I am trying to create a parametric 'petal' surface with a vertical cross section defined by an arbitary bezier curve, and bounded by the area enclosed by a polar curve in the x-y plane.
I can achieve this by defining a cross section implicity in terms of $r$. For instance, if I want a cross section $r^2$ and a polar curve $sin^2 2\theta$, I can define the following:
$r = {t\sin^2 2\theta}$
$x = {t\sin^2 2\theta \cos\theta}$
$y = {t\sin^2 2\theta \sin\theta}$
$z = {r^2}=({t\sin^2 2\theta})^2$
Where $r = \sqrt{x^2+y^2}$
Visualisation here : Each 'petal' is lifted along the curve $z = {r^2}$.

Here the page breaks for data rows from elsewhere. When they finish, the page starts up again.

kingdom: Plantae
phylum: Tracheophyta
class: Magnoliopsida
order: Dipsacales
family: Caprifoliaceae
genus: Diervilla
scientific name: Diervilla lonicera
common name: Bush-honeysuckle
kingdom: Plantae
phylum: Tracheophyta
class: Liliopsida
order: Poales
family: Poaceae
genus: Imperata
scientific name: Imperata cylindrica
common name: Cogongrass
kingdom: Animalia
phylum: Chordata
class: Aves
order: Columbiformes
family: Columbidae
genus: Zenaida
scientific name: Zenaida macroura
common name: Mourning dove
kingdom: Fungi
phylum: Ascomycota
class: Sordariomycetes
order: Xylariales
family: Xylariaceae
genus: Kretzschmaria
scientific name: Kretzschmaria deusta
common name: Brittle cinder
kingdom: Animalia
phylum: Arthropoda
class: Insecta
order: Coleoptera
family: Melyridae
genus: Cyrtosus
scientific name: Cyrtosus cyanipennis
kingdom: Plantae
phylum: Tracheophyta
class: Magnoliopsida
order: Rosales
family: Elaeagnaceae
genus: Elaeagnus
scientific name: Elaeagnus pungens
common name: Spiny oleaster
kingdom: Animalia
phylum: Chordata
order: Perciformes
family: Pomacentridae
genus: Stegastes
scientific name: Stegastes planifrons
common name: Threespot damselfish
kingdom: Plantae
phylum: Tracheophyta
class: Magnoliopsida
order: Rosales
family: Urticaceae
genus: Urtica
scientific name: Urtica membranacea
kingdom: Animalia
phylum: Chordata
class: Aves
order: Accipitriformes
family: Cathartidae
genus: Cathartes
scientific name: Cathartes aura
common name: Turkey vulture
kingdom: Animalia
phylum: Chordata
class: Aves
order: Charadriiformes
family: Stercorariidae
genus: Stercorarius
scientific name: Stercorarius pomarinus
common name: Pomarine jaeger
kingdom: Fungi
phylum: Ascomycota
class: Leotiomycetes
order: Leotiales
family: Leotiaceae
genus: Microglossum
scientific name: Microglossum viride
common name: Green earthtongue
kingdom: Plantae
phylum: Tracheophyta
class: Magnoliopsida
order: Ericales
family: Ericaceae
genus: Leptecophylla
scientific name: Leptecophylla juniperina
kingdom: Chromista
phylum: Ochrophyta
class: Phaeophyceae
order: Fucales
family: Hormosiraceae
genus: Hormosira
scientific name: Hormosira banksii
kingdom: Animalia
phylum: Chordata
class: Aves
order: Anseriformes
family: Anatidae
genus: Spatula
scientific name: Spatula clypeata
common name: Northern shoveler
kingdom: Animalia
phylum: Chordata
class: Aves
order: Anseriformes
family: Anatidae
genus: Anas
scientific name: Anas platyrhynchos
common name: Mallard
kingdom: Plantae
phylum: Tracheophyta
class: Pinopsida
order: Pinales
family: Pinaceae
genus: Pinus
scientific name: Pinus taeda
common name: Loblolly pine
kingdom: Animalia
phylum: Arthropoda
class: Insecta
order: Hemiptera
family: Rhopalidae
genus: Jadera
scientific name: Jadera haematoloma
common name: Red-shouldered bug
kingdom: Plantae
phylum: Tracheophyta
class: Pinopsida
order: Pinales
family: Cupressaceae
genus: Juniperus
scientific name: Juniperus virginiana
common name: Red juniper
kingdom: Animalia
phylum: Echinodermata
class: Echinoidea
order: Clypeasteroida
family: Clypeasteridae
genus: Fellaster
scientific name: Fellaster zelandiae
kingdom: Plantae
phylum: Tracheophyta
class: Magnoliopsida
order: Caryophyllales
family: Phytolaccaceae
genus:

Suppose I would like to do the same using a 2-D bezier curve ${B(t)}$ as the cross section; I know how to create a surface 'sweeping' a full revolution i.e:
$x=B_r(t)\cos\theta$
$y=B_r(t)\sin\theta$
$z=B_z(t)$
Where $r = \sqrt{x^2+y^2}$
However, I am not sure how to make it bounded by a polar curve such as $r = {\sin^2 2\theta}$.
Thanks!
If you want your petal to be "lifted" on the sphere with center $(0,0,R)$ and radius $R$, therefore with equation
$$\underbrace{x^2+y^2}_{r^2=\sin^2(2 \theta)}+(z-R)^2=R^2,\tag{1}$$
it suffice to extract $z$ from (1) under the form:
$$(z-R)^2=R^2-\sin^2(2 \theta) \ \implies \ z=R\color{red}{-}\sqrt{R^2-\sin^2(2 \theta)} \tag{2}$$
(please note that we have taken the $\color{red}{minus}$ sign in order to have the initial point at the origin (0,0,0))
(with the meaning that any point (x,y,0) defined by polar equation $r=\sin(2 \theta)$ on (x,y) horizontal plane, is "lifted at height given by (2).